Ultimately, discerning potential effects of oxidative stress in RLS patients could offer opportunities to mitigate the clinical impacts of the condition. In line with this objective, our ROC curve analysis revealed that UA holds promise as a biomarker for RLS, with a determined cut-off point of 3.75 for distinguishing between patients and controls. This discovery suggests that assessing UA levels may facilitate suspicion, diagnosis, and management of RLS, furnishing clinicians with a valuable tool for identifying individuals at risk of RLS [3].Moreover, Cipriani et al. highlighted in a 2010 study the significance of serum UA levels as an essential biomarker for Parkinson's disease risk and prognosis. This underscores the notion that UA, as a biomarker associated with favorable central nervous system outcomes in neurodegeneration, may not be exclusive to PD or other neurodegenerative disorders but could also find utility in conditions such as RLS [32].

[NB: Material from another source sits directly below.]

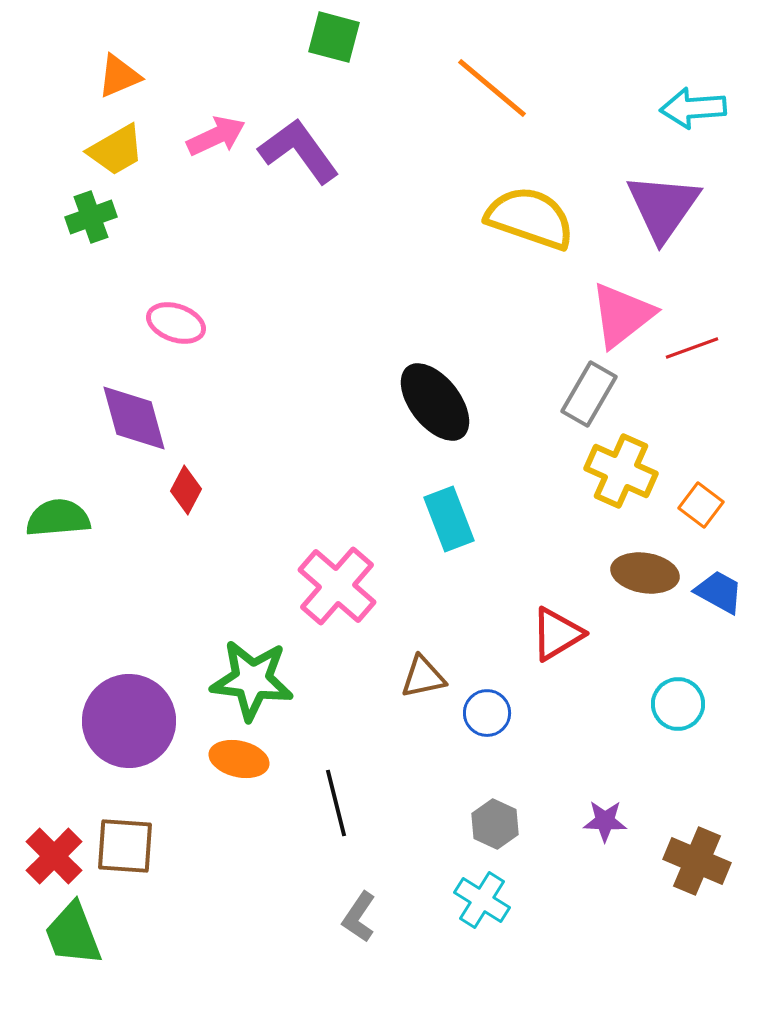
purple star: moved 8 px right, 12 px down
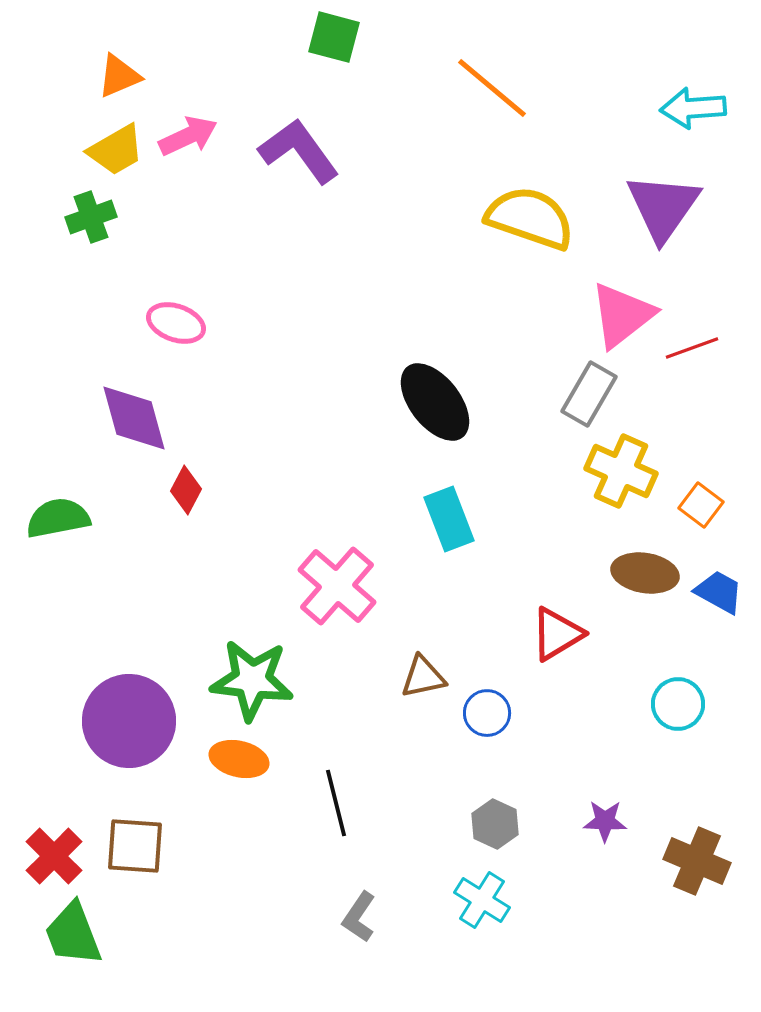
pink arrow: moved 28 px left
green semicircle: rotated 6 degrees counterclockwise
brown square: moved 10 px right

Our research has some circumscriptions. The agents used in treating RLS may have influenced the severity of symptoms and the stage of the disease. Although these agents are not directly listed among those affecting uric acid levels, they may have had an indirect effect. Therefore, measuring uric acid levels and examining their relationship in a group of untreated patients could provide more objective data. This can be considered a limitation of our study. Future research could address this by including a larger cohort of de novo patients.

Additionally, our study offers new perspectives on the association between serum UA levels and RLS, indicating the potential involvement of oxidative stress in both the onset and severity of the condition. While routine clinical utilization of UA testing as a biomarker for RLS is not yet recommended, its strong correlation with RLS outcomes justifies its immediate integration into RLS-focused research endeavors. Our findings emphasize the necessity for further investigation to elucidate the underlying mechanisms and clinical significance of this association, with the ultimate aim of enhancing diagnostic and therapeutic approaches for RLS.